* _Gezeigter Textauszug_:
**********

Melanie Reimers Frauenärztin hatte zwei Wochen, bevor die Blutungen auftraten, bei der Ultraschall-Untersuchung keinen Herzschlag bei dem Embryo feststellen können und ihr gesagt, dass sie sich darauf einstellen müsse, eine Fehlgeburt zu erleiden – oder aber, Zwillinge zur Welt zu bringen. Man müsse abwarten.

Die 35-Jährige hätte sich schon hier mehr Aufklärung gewünscht. Der Gedanke war ihr unerträglich, dass ihr Kind dann in der Klinik bleibe und sie nicht weiß, was mit ihm passiert. Sie rief ihre Freundin Ulrike Hess an, die in Ravensburg ein Bestattungsunternehmen leitet. Hess, 51, Sozialarbeiterin und Lehrerin an einer Berufsfachschule für Altenpflege, hat selbst vier Söhne. Sie riet ihrer Freundin, eine Schachtel zu gestalten, in der sie ihr Kind mitnehmen könne. Falls es Probleme gebe, bot sich die Bestatterin an, es persönlich abzuholen.

Noch am selben Abend verließ die 35-Jährige die Klinik mit ihrem toten Kind

Melanie Reimer war froh, dass ihre Ärztin, die sie zuvor als sehr nüchtern erlebt hatte, vor dem Eingriff zu ihr kam und das Kästchen persönlich in Empfang nahm. Noch am selben Abend verließ die 35-Jährige die Klinik mit ihrem toten Kind – auch wenn es als solches noch nicht erkennbar war. Fehlgeburten mit einem Geburtsgewicht unter 500 Gramm und ohne Lebenszeichen sind nach dem Personenstandsgesetz keine Personen. Es besteht keine Pflicht, sie zu beerdigen.

**********

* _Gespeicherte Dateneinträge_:
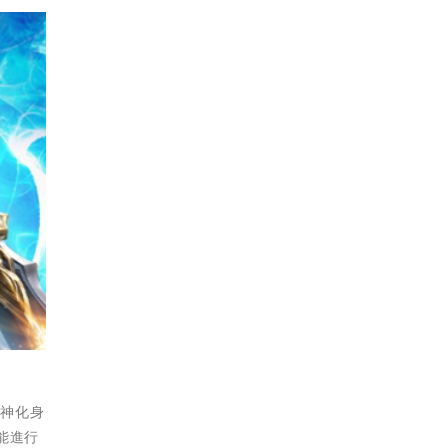
幻神化身
能進行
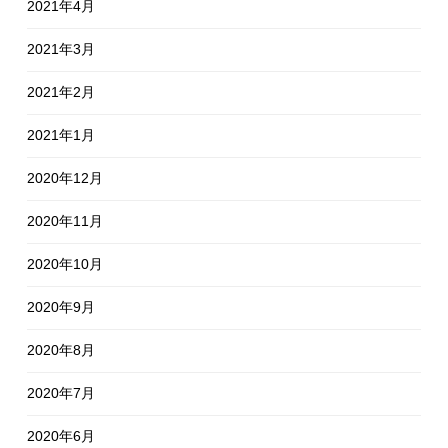
2021年4月
2021年3月
2021年2月
2021年1月
2020年12月
2020年11月
2020年10月
2020年9月
2020年8月
2020年7月
2020年6月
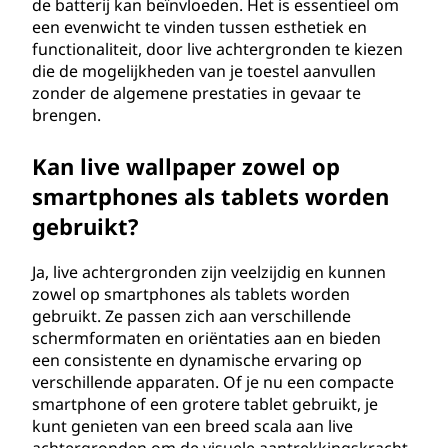
de batterij kan beïnvloeden. Het is essentieel om
een evenwicht te vinden tussen esthetiek en
functionaliteit, door live achtergronden te kiezen
die de mogelijkheden van je toestel aanvullen
zonder de algemene prestaties in gevaar te
brengen.
Kan live wallpaper zowel op
smartphones als tablets worden
gebruikt?
Ja, live achtergronden zijn veelzijdig en kunnen
zowel op smartphones als tablets worden
gebruikt. Ze passen zich aan verschillende
schermformaten en oriëntaties aan en bieden
een consistente en dynamische ervaring op
verschillende apparaten. Of je nu een compacte
smartphone of een grotere tablet gebruikt, je
kunt genieten van een breed scala aan live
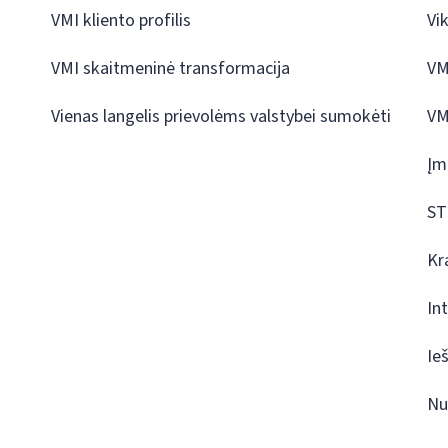
VMI kliento profilis
Vi
VMI skaitmeninė transformacija
VM
Vienas langelis prievolėms valstybei sumokėti
VM
Įm
ST
Kr
In
Ie
Nu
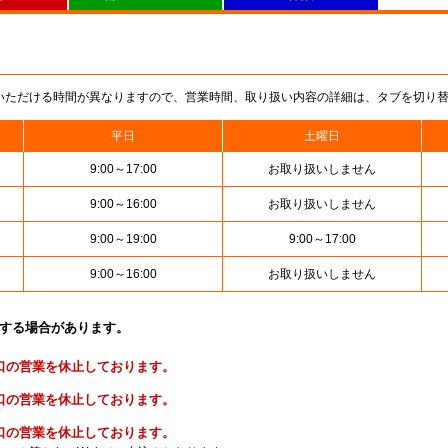
いただける時間が異なりますので、営業時間、取り扱い内容の詳細は、タブを切り
平日
土曜日
9:00～17:00
お取り扱いしません
9:00～16:00
お取り扱いしません
9:00～19:00
9:00～17:00
9:00～16:00
お取り扱いしません
止する場合があります。
便窓口の営業を休止しております。
金窓口の営業を休止しております。
険窓口の営業を休止しております。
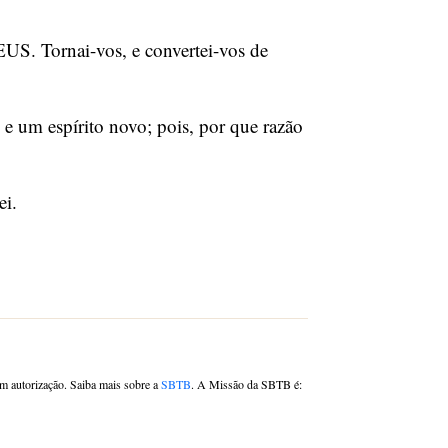
EUS. Tornai-vos, e convertei-vos de
 e um espírito novo; pois, por que razão
ei.
om autorização. Saiba mais sobre a
SBTB
. A Missão da SBTB é:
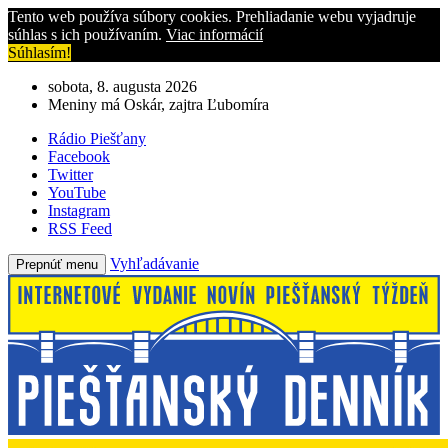
Tento web používa súbory cookies. Prehliadanie webu vyjadruje
súhlas s ich používaním.
Viac informácií
Súhlasím!
sobota, 8. augusta 2026
Meniny má Oskár, zajtra Ľubomíra
Rádio Piešťany
Facebook
Twitter
YouTube
Instagram
RSS Feed
Vyhľadávanie
Prepnúť menu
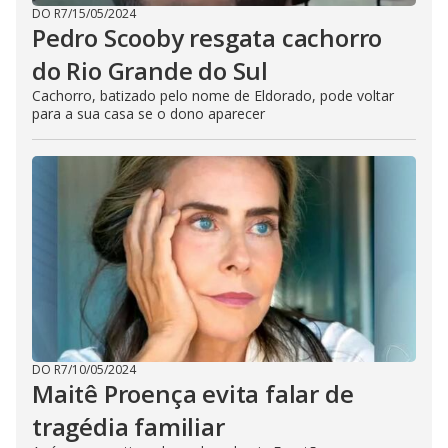
DO R7
/
15/05/2024
Pedro Scooby resgata cachorro
do Rio Grande do Sul
Cachorro, batizado pelo nome de Eldorado, pode voltar
para a sua casa se o dono aparecer
DO R7
/
10/05/2024
Maitê Proença evita falar de
tragédia familiar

**********

* _Aufgabenstellung 1_:
Schreiben Sie aus dem Textauszug alles von „Melanie Reimer war“ bis hinunter zu „sie zu beerdigen.“ wortgetreu ab.
* _Aufgabenstellung 2_:
Nennen Sie anhand des Textauszugs die Stadt, in der Ulrike Hess ein Bestattungsunternehmen leitet.

* _Ergebnis 1_:
Melanie Reimer war froh, dass ihre Ärztin, die sie zuvor als sehr nüchtern erlebt hatte, vor dem Eingriff zu ihr kam und das Kästchen persönlich in Empfang nahm. Noch am selben Abend verließ die 35-Jährige die Klinik mit ihrem toten Kind – auch wenn es als solches noch nicht erkennbar war. Fehlgeburten mit einem Geburtsgewicht unter 500 Gramm und ohne Lebenszeichen sind nach dem Personenstandsgesetz keine Personen. Es besteht keine Pflicht, sie zu beerdigen.

* _Ergebnis 2_:
Ravensburg